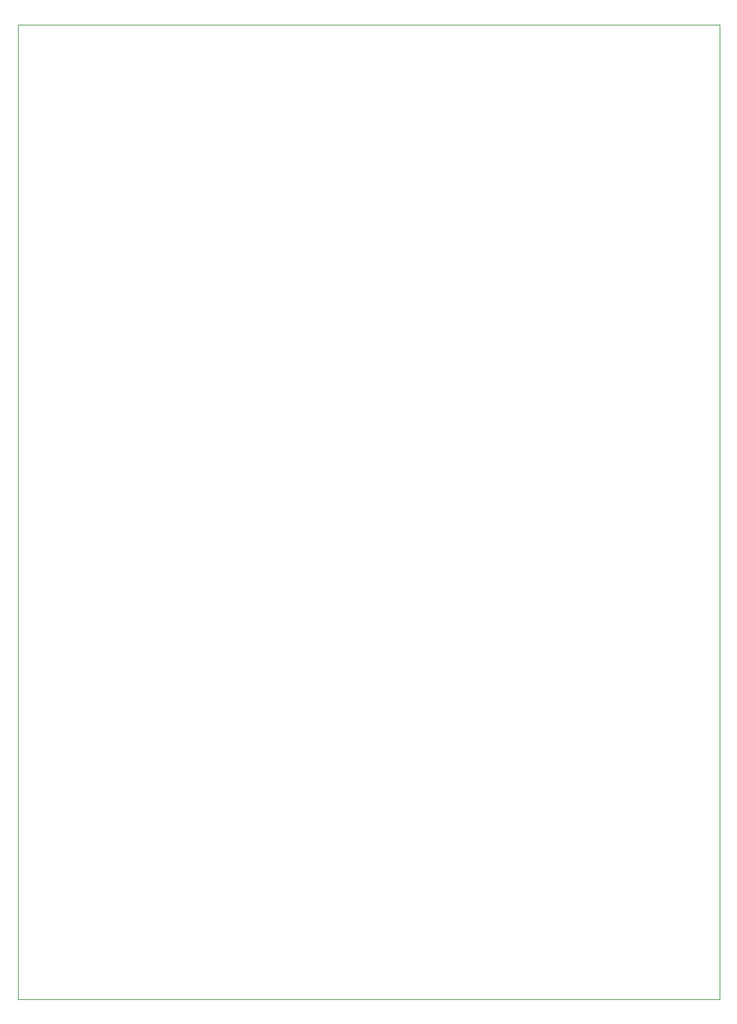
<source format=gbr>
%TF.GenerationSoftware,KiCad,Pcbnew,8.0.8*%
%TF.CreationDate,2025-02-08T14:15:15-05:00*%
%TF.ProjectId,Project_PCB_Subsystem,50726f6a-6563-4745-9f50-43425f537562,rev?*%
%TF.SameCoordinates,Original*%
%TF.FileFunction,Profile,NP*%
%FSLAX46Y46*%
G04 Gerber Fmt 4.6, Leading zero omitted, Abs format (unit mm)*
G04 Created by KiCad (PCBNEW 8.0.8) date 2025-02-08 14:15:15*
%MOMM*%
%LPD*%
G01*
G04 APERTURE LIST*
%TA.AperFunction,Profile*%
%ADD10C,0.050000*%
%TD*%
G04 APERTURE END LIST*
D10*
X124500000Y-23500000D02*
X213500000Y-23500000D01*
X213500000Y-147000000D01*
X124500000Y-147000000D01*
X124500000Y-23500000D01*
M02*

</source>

* * *

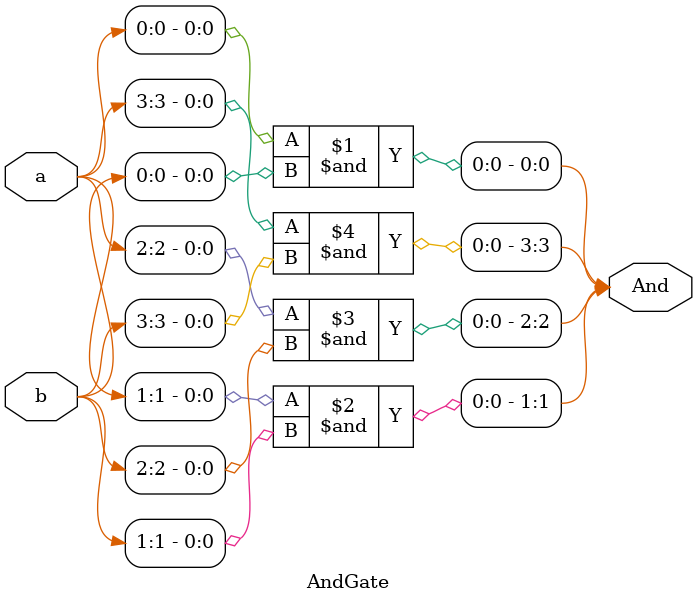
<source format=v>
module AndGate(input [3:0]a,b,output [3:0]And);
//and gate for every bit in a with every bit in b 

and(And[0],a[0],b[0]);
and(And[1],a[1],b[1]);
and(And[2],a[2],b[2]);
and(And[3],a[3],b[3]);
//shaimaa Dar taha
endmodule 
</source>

==

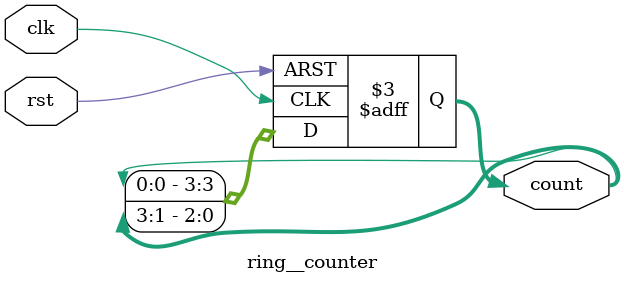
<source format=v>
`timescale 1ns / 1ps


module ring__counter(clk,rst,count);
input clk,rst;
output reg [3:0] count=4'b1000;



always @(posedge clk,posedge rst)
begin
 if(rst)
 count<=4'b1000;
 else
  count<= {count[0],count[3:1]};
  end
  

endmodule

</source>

EXERCISE DESCRIPTION —
Count the lines in the entries that hold the word "LIST", and give nothing but the total.

EXERCISE RESPONSE —
2